These mice were mated with PGK-Cre transgenic mice to obtain animals with allele Tmem45atm1b(KOMP)Mbp, with deleted PGK-Neo and Tmem45a exons 3 and 4 (Fig 1A). Homozygous Tmem45atm1b(KOMP)Mbp males and females were obtained by subsequent crossings.
All mice used in this work have a mixed 129/Ola and C57BL/6 genetic background. The approval of the local Ethic committee of the University of Namur was obtained for all the experiments, which were performed according to the European legislation.
Genotyping of animals was performed by PCR using DNA extracted from tails. The WT Tmem45a allele was amplified by PCR1 (PCR1_F primer: GTTCTACAACCACACACACG and PCR1_R primer: CTGAGTTATTCTAGGCAGGG) and gives a 758 bp fragment. Tmem45atm1b(KOMP)Mbp allele was amplified by PCR2 (using PCR2_F primer: TCACCCGAGTGTGATCATCT and PCR2_R primer: GGTAGTTCAGGCAGTTCAA). Amplified fragment length from the HET or KO mouse is 691 bp (Fig 1B).
Isolation of normal human epidermal keratinocytes
Normal human adult abdominal skin was obtained from plastic surgery of healthy subjects who had given their informed consent. They were processed to isolate primary keratinocytes, as described in .
MISSION pLKO.1-puro vector—based lentiviral particles containing a shRNA cassette under the U6 promoter and a puromycin resistance gene were produced by Sigma-Aldrich (St Louis, MO, US). The shRNA targeting TMEM45A exon 4 (TMEM45A shRNA; sequence 5’-GAGTTCCTTGTTCGGAACAAT-3’; nucleotide position 821–841 on the mRNA sequence (NCBI Reference: NM_018004.1)) was chosen. As negative control, a non-target shRNA that does not target any known mammalian gene (NT shRNA; 5’-CCGGCAACAAGATGAAGAGCACCAACTC-3’) was used.
Human keratinocyte transduction
Secondary cultures of keratinocytes were trypsinized, as described in  and the pellet was resuspended in growth medium containing 4 μg/ml protamine sulfate to increase infection efficiency. Lentiviral particles containing non-target shRNA (NT shRNA) or shRNA targeting TMEM45A (TMEM45A shRNA) were added to the cell suspension at a multiplicity of infection (MOI) of 10. Cells were seeded at a density of 7,000 cells/cm2. 24 hours post-infection, transduced cells were selected in medium containing 2 μg/ml puromycin.
Reconstruction of human epidermis from transduced keratinocytes
When keratinocytes cultures transduced with NT or TMEM45A shRNA covered 80% of the flask area, cells were trypsinized and used to generate reconstructed human epidermis on polycarbonate filter, as described in , except that 250,000 transduced keratinocytes were seeded per insert. Reconstructed epidermis were processed for histology, as described in .
Confluence-induced differentiation of autocrine transduced monolayers of human keratinocytes
When keratinocyte cultures reached 50–60% of cell coverage on the substratum, medium was replaced by fresh medium for autocrine growth. Confluent cultures stop to proliferate and begin to differentiate, as shown by the expression of differentiation markers .

[Stored items]
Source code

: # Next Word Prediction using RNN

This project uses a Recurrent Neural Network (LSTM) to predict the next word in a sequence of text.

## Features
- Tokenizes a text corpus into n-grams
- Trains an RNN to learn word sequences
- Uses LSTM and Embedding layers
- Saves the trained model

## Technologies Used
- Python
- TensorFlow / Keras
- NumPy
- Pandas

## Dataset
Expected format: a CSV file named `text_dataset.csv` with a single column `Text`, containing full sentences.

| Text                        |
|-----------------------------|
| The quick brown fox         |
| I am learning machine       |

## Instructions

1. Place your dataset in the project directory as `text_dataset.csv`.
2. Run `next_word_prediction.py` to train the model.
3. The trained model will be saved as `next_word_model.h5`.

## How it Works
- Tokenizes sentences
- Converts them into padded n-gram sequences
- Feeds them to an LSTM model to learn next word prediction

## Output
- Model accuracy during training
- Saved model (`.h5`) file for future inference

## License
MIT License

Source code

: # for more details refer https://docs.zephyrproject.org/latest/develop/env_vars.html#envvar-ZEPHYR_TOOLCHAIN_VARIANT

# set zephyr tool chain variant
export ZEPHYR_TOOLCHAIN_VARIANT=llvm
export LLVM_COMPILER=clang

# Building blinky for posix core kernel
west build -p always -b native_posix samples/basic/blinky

◆ **QUESTIONS TO ANSWER**:
- a) In the Tmem45a methods passage, what multiplicity of infection was used when the lentiviral particles were added to the keratinocyte suspension?
- b) Decide whether each statement agrees with the Tmem45a methods passage, and quote the words that settle it: (i) The PCR for the WT Tmem45a allele yields a 758 bp fragment. (ii) Transduced cells were selected in medium containing 4 μg/ml puromycin. (iii) 500,000 transduced keratinocytes were seeded per insert to build the reconstructed epidermis.
- c) Continue the Tmem45a methods passage, starting after its final sentence.

◆ **ANSWER LIST**:
- a) A multiplicity of infection (MOI) of 10.

- b)
(i) Yes: "gives a 758 bp fragment"
(ii) No: "transduced cells were selected in medium containing 2 μg/ml puromycin"
(iii) No: "250,000 transduced keratinocytes were seeded per insert"

- c)
Total RNA was isolated using High Pure RNA isolation kit (Roche, Basel, Switzerland) for monolayers and RNeasy mini kit (Qiagen, Hilden, Germany) for reconstructed human epidermis and mouse tissues, according to manufacturer’s instructions. 1 μg of total RNA was reverse transcribed using SuperScript II kit (Life Technologies, Carlsbad, CA), according to the manufacturer’s instructions. PCR assays contained 300 nM of primers and FastStart Universal SYBR Green Master (Rox) (Roche, Basel, Switzerland). mRNA expression levels were quantified using the threshold cycle method on a 7300 real-time PCR system from ABI (Life Technologies, Carlsbad, CA) and normalized to the geometric mean of RPLP0 and TBP reference genes values . Primer sequences for human and mouse genes and for the puromycin resistance gene are described in supplementary data (S1 File).
Independent experiments were performed in triplicates. Values were expressed as relative quantification level with error bars representing 95% confidence intervals. Data were analyzed by paired t-test or two-way analysis of variance.
Immunofluorescence detection in keratinocytes, reconstructed human epidermis and tissues
Immunofluorescence detection is described in supplementary data (S1 File).
Transmission Electron Microscopy
Punches of 3 mm diameter from reconstructed human epidermis were fixed in 2.5% glutaraldehyde-formaldehyde buffer (0.1 M sodium cacodylate pH 7.4) overnight at 4°C and then washed with 0.2 M Sorensen phosphate buffer. Samples were post-fixed with 1% OsO4 in buffer containing 0.05 M phosphate buffer (Sorensen buffer dilution 1:4) and 0.25 M glucose for one hour at room temperature. Punches were dehydrated in ascending ethanol series up to ethanol 100% and incubated with propylene oxide. They were then progressively embedded in ascending propylene oxide/epoxy resin series (Araldite 502/Embed 812). After polymerization, ultrathin sections were mounted on grids and post-stained with uranyl acetate and lead citrate. Tissues were observed and pictured under a TECNAI 10 transmission electron microscope (FEI, OR).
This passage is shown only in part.